* **Short problem 1**: List each distinct username that appears as a post header in the forum thread on reactor materials for refining gold.
* **Short problem 2**: Quote the forum thread on reactor materials word for word, between "If I am not" and "not nessasarily boiling.", inclusive.
* **Short problem 3**: Extend the forum thread on reactor materials for refining gold, starting from the point where it stops.

-------- Reading passage

# What are some of the other materials used as reactors



## golddie (Sep 4, 2009)

I have heard of titanium reactors for refining gold
Most of us here use treated glass
What are some of the other materials used as reactors


----------



## patnor1011 (Sep 4, 2009)

10l plastic bucket from kraft mayonnaise :wink: :mrgreen:


----------



## golddie (Sep 4, 2009)

I don't see why shouldn't be able to do that


----------



## patnor1011 (Sep 4, 2009)

Hehe I was dead serious, I saw Steves video on AP and finger foils and have my buckets prepared for action. The only thing is to get HCl in Ireland.


----------



## golddie (Sep 4, 2009)

If I am not wrong I saw a video and someone was boiling acid and stirring it in plastic bucket


----------



## butcher (Sep 4, 2009)

smoking reaction is not nessasarily boiling.


----------



## PreciousMexpert (Sep 5, 2009)

----------------
-------- Record set

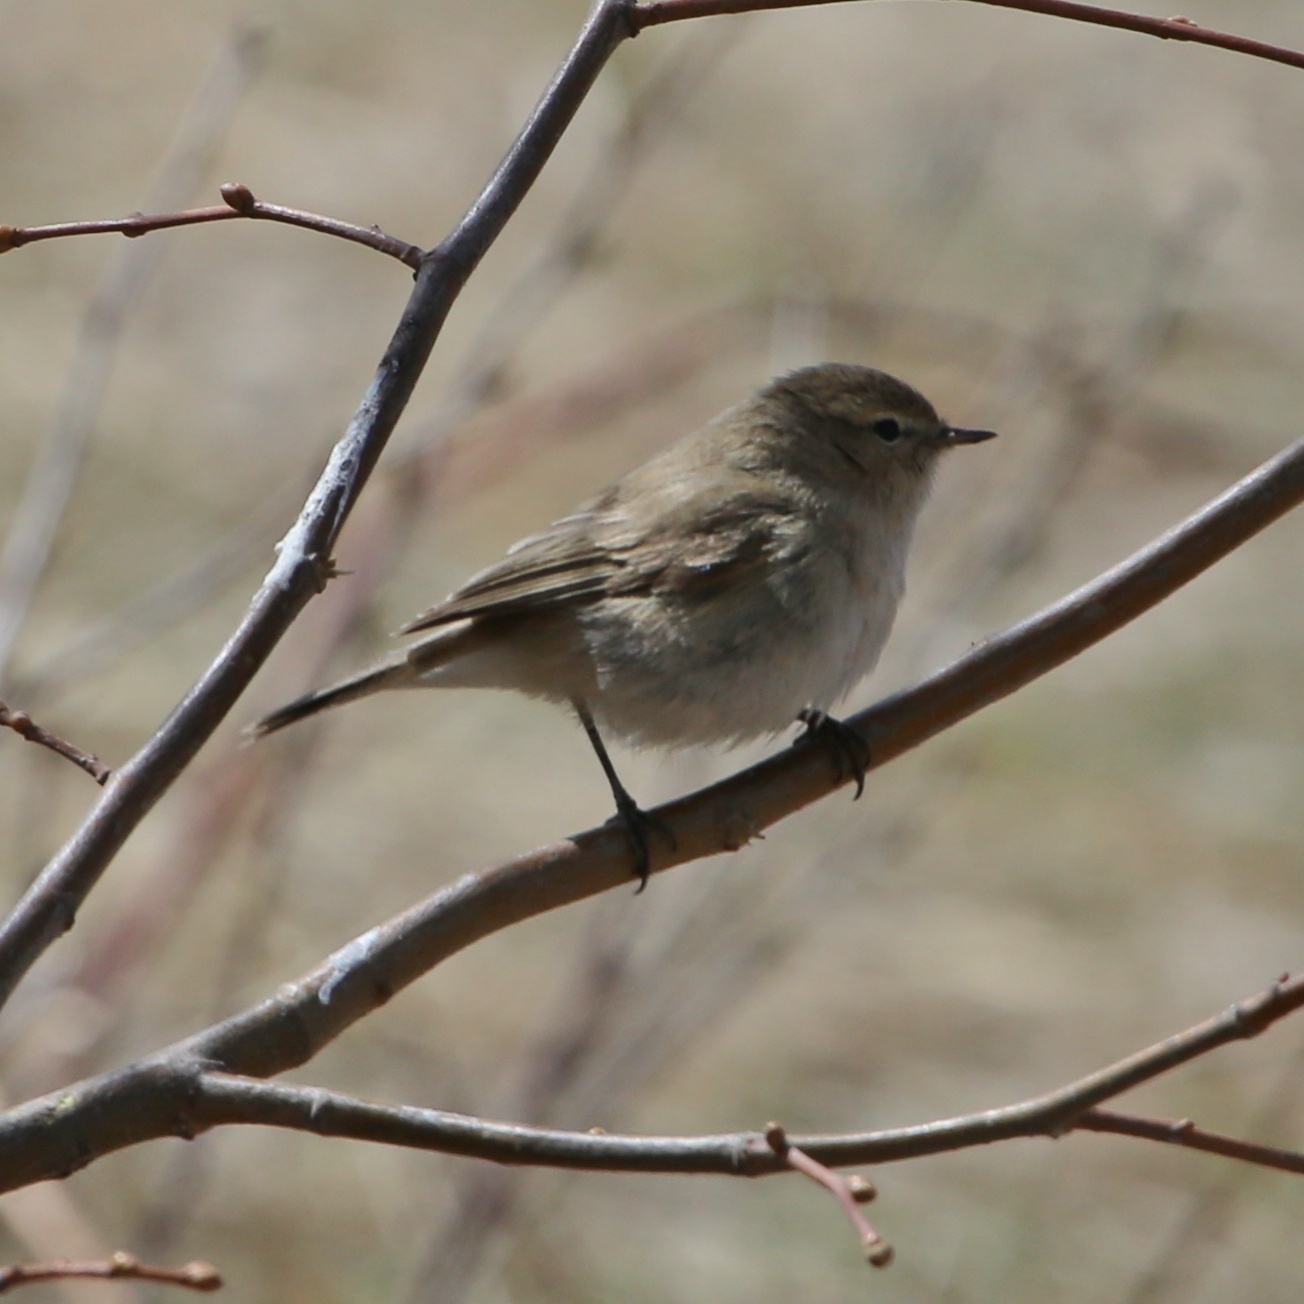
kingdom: Animalia
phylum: Chordata
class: Aves
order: Passeriformes
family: Phylloscopidae
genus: Phylloscopus
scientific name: Phylloscopus collybita
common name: Common chiffchaff
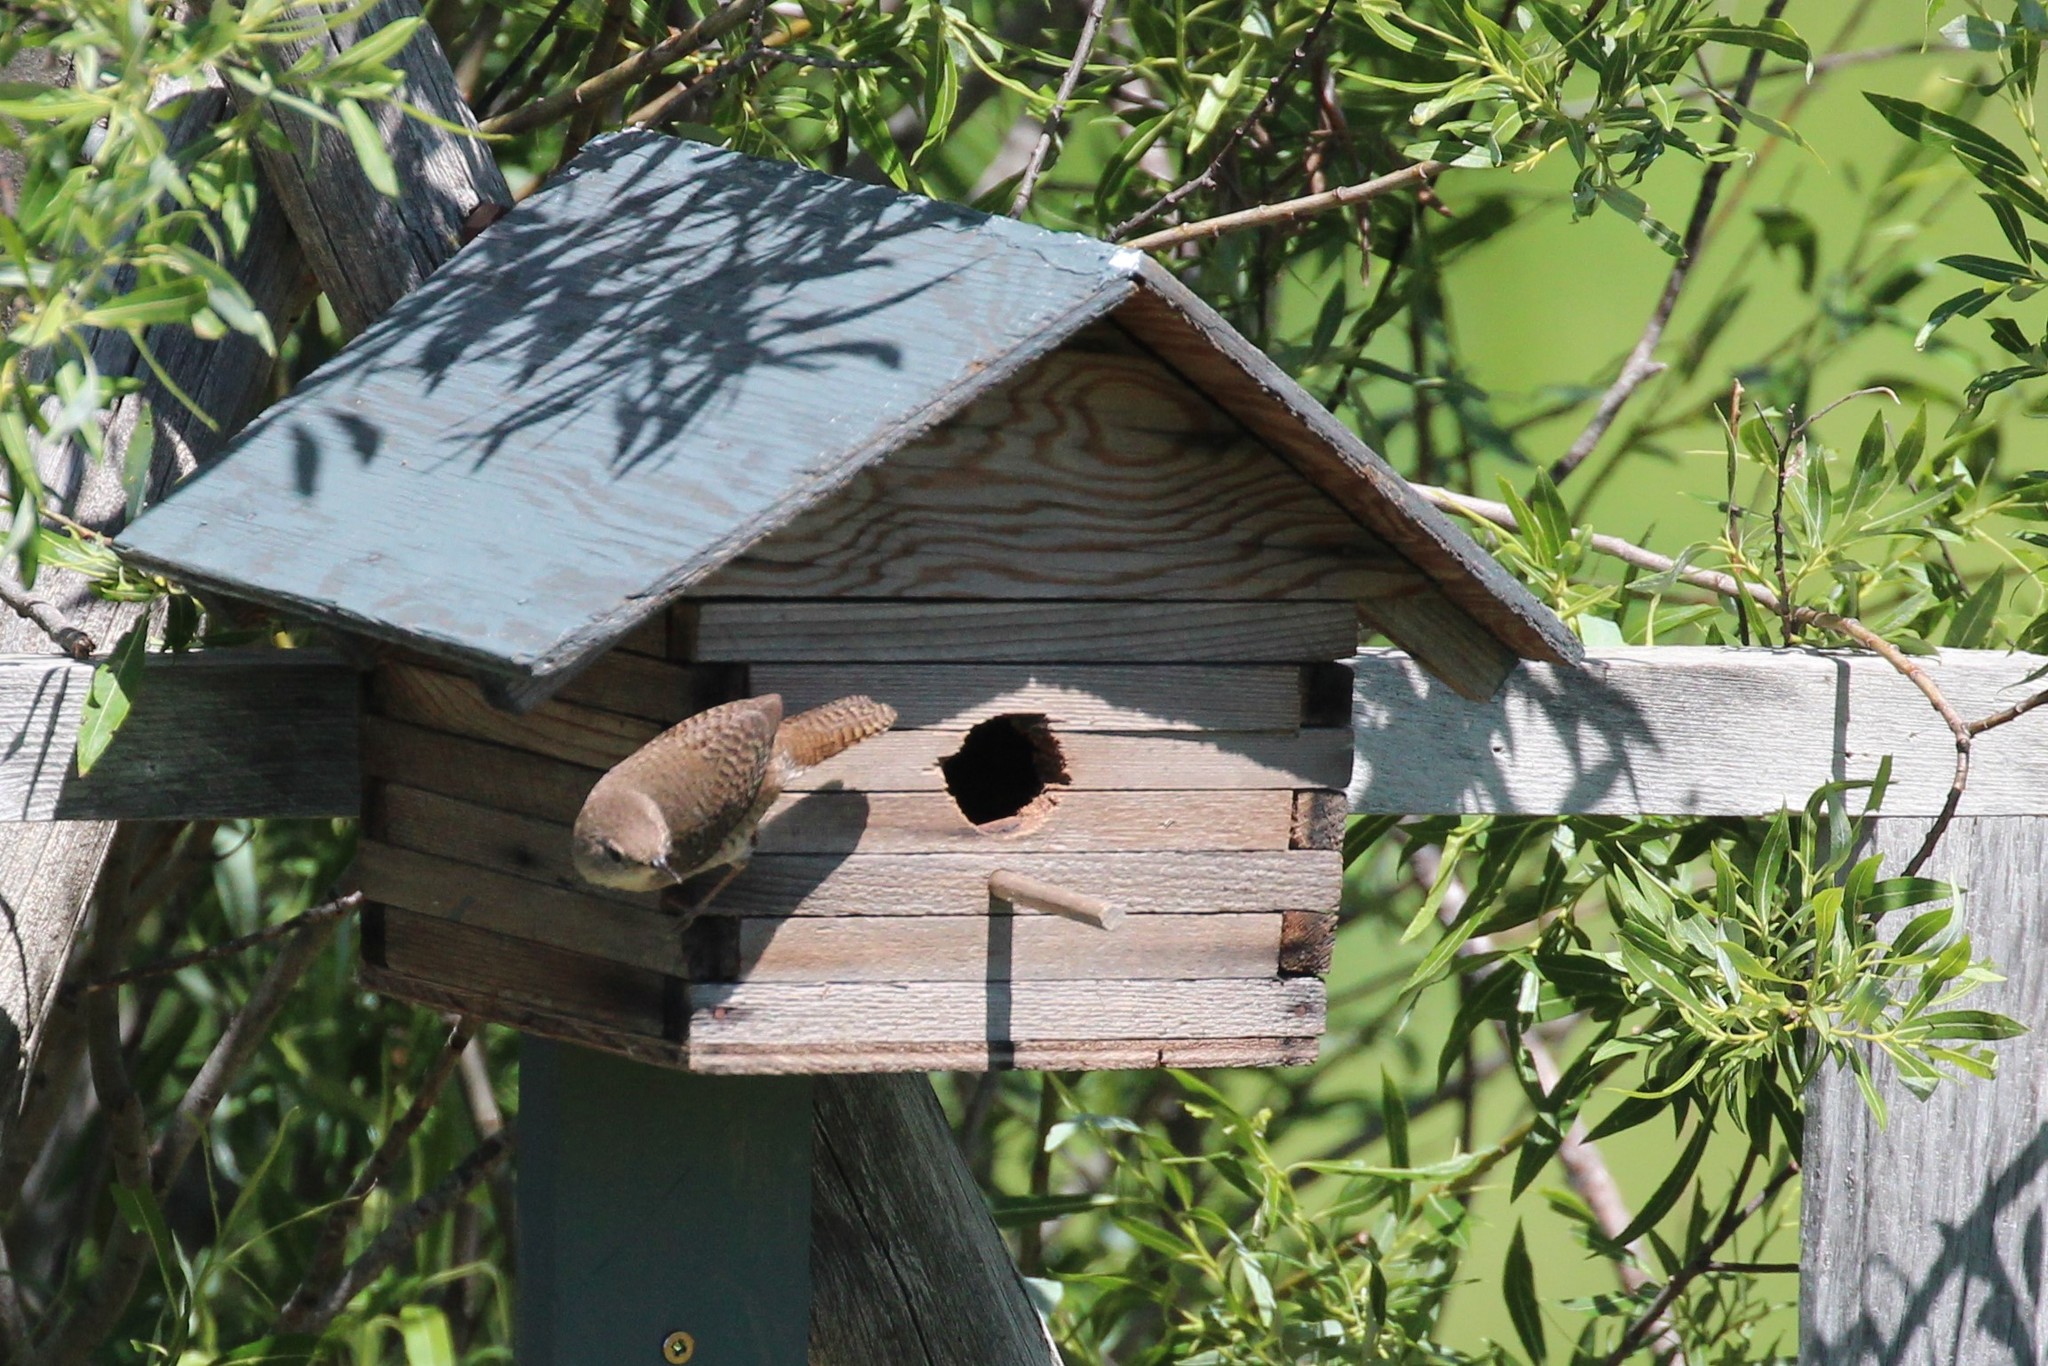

----------------

* **Response 1**: golddie, patnor1011, butcher, PreciousMexpert

* **Response 2**:
If I am not wrong I saw a video and someone was boiling acid and stirring it in plastic bucket


----------



## butcher (Sep 4, 2009)

smoking reaction is not nessasarily boiling.

* **Response 3**:
If you look at the new plastic kettles these products boil water


----------



## Lou (Sep 7, 2009)

The only place titanium has in gold refining is as your cathode for plating out gold from an HAuCl4-HCl solution. Titanium will dissolve in aqua regia.


----------



## golddie (Sep 9, 2009)

This person said that he uses titanium reactors and that is one of the reasons he charges $70,000 for his machine
www.emakmakina.com 
http://www.youtube.com/watch?v=V7dvaKUwqIY


----------



## butcher (Sep 10, 2009)

Heck if I could get that kind of money for a machine I built I would coat the outside of my reaction glass in titanium, heck why not gold . maybe even paint my old truck with gold.


----------



## Barren Realms 007 (Nov 1, 2009)

Year's back I worked at a chemical plant making Zinc Cloride and Zinc Bromide for the oil industry. Didn't find any metal that wouldn't get eaten up by the acids in our pumps. We worked mostly with HCL & Hydrobromic acid if I remeber right. Even saw a bucket of 316 SS bolts have the cromium eaten out of it by HCL. I don't think I would trust anything 100% except for glass and plastic.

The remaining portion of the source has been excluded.